▶ **Task directions**: The result should be the lines from the one holding "Picture 5: xy, xz, yz" to the final line of the records, retyped exactly.

▶ **Material to process**:

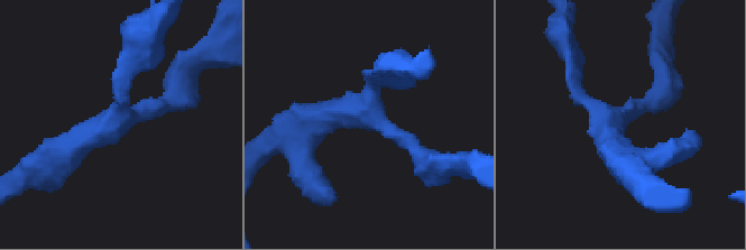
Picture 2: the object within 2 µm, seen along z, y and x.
{"arms": 3, "arm_widths_nm": [200, 200, 320], "act": "inspect", "view": "em", "slice": "yz", "step": 8, "show": "tint", "pic": 2, "at": [368, 115]}

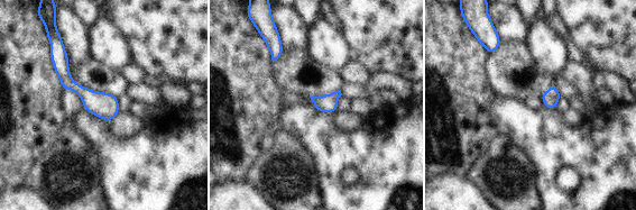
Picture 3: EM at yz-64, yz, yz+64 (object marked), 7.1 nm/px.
{"why": "cut it another way", "act": "inspect", "view": "em", "slice": "planes", "show": "letters", "at": "same"}

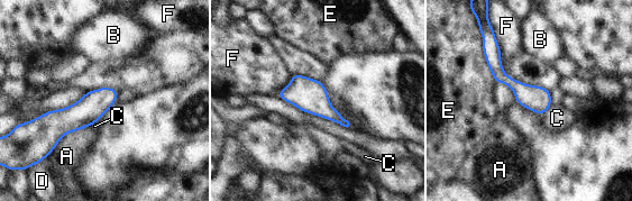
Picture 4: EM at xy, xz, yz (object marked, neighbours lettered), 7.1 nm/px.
{"act": "accept", "each": {"A": "other", "B": "other", "C": "other", "D": "other", "E": "other", "F": "other"}, "border": {"pic": 4, "px": [[551, 104], [542, 115]]}, "found": "continuous, no second neuron"}

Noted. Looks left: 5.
{"act": "inspect", "view": "em", "slice": "planes", "show": "letters", "pic": 1, "at": [1004, 296]}

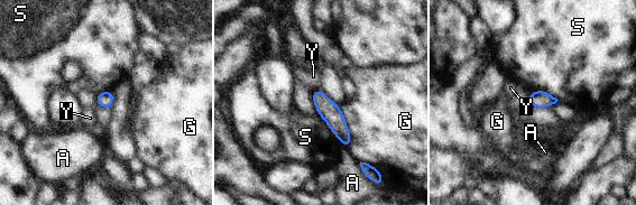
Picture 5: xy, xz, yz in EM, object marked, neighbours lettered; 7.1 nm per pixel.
{"longest_contact_nm": ["S", 320], "act": "accept", "each": {"A": "other", "G": "other", "S": "other", "Y": "other"}, "found": "no lettered piece goes on from it"}

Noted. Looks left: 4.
{"why": "branch stops here", "act": "inspect", "view": "3d", "um": 2, "back": true, "pic": 1, "at": [985, 152]}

▶ **Task output**:
Picture 5: xy, xz, yz in EM, object marked, neighbours lettered; 7.1 nm per pixel.
{"longest_contact_nm": ["S", 320], "act": "accept", "each": {"A": "other", "G": "other", "S": "other", "Y": "other"}, "found": "no lettered piece goes on from it"}

Noted. Looks left: 4.
{"why": "branch stops here", "act": "inspect", "view": "3d", "um": 2, "back": true, "pic": 1, "at": [985, 152]}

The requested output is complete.